Consigne: Relevez toutes les questions posées à Heidi Diggelmann dans le texte sur les distinctions de l'UNIL, sans en omettre aucune.

Texte à examiner:

---+---

Sur proposition de la Faculté de biologie et de médecine, l'UNIL décernera un doctorat honoris causa au professeur Luc Ciompi, également connu pour ses recherches rétrospectives sur l'évolution des maladies mentales. Cette "Enquête de Lausanne" étudiait le devenir de plus de 5000 ex-patients de l'Hôpital de Cery sur une durée moyenne de 30 à 40 ans. La moitié des personnes concernées par une maladie très grave comme la schizophrénie avaient vu leur état s'améliorer sur le long terme. D'une façon générale, cette enquête révélait une influence positive de l'âge avancé sur certaines maladies mentales. Des résultats qui peuvent surprendre aujourd'hui encore.
Site Web: www.ciompi.com
Dies academicus 2008: Heidi Diggelmann reçoit le Prix de l'Université de Lausanne
Concilier recherche et vie familiale
Heidi Diggelmann, pouvez-vous décrire votre parcours professionnel?
J'ai 72 ans, je suis médecin de formation et professeure honoraire de l'Université de Lausanne. Spécialiste de la recherche virale, j'ai dirigé l'Institut de microbiologie à l'UNIL, avant de présider le Conseil de la recherche du Fonds national suisse.
Votre plus grand accomplissement à la tête du Fonds national suisse de la recherche scientifique?
Les pôles de recherche ont beaucoup fait bouger les scientifiques et les universités. Les professeurs boursiers, payés par le FNS et bénéficiant d'une grande autonomie, nourrissent la relève universitaire. Ces professeurs disposent de fonds et peuvent constituer une équipe: ils ne sont plus sous la tutelle de professeurs installés.
Quelle est selon vous la question prioritaire pour vos successeurs?
Il faut favoriser l'interdisciplinarité et encourager les recherches originales se développant à l'interface des différentes disciplines scientifiques. Hélas, l'évaluation de tels projets est délicate.
Que penser de la présence très remarquée ces temps de professeurs étrangers en Suisse?

---+---

Données enregistrées
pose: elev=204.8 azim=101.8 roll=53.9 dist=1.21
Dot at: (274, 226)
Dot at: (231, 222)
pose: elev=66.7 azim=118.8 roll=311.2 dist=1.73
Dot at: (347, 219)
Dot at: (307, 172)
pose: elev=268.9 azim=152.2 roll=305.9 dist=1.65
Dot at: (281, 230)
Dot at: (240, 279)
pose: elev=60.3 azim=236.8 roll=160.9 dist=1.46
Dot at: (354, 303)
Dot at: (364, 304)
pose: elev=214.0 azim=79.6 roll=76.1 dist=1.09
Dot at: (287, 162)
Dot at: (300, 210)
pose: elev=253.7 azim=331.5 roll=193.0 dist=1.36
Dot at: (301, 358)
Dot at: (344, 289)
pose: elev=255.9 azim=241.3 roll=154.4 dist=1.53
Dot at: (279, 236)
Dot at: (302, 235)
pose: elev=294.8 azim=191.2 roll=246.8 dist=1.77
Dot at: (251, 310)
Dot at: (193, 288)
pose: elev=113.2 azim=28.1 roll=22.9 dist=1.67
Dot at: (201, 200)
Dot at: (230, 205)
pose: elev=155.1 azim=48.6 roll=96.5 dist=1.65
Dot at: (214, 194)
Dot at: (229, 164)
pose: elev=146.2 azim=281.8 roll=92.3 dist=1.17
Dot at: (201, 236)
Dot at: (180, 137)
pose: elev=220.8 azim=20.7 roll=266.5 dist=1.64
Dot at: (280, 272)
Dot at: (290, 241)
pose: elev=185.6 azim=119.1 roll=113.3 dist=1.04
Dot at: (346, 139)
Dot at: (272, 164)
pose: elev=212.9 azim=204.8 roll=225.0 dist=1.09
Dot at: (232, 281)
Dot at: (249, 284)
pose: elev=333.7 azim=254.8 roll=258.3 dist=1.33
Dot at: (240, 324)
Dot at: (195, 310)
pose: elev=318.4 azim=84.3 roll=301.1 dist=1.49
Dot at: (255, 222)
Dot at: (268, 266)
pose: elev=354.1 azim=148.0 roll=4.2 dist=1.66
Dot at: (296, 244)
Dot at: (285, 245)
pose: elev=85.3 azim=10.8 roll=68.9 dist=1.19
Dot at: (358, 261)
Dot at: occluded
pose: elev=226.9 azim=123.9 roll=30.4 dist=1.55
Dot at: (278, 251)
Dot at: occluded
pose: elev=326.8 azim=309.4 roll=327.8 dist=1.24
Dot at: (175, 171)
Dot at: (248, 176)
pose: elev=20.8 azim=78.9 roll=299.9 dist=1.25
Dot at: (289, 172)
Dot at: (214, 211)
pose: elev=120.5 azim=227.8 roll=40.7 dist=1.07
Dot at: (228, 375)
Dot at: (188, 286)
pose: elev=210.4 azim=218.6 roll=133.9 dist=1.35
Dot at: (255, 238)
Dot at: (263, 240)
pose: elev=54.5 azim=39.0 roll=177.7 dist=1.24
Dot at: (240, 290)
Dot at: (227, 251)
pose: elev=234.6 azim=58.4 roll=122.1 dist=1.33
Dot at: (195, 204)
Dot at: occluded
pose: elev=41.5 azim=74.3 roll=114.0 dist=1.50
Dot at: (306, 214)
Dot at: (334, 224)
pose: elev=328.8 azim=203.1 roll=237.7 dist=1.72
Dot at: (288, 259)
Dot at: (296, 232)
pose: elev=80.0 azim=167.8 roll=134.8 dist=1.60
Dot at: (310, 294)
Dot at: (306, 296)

---+---

Réponse attendue:
- Heidi Diggelmann, pouvez-vous décrire votre parcours professionnel?
- Votre plus grand accomplissement à la tête du Fonds national suisse de la recherche scientifique?
- Quelle est selon vous la question prioritaire pour vos successeurs?
- Que penser de la présence très remarquée ces temps de professeurs étrangers en Suisse?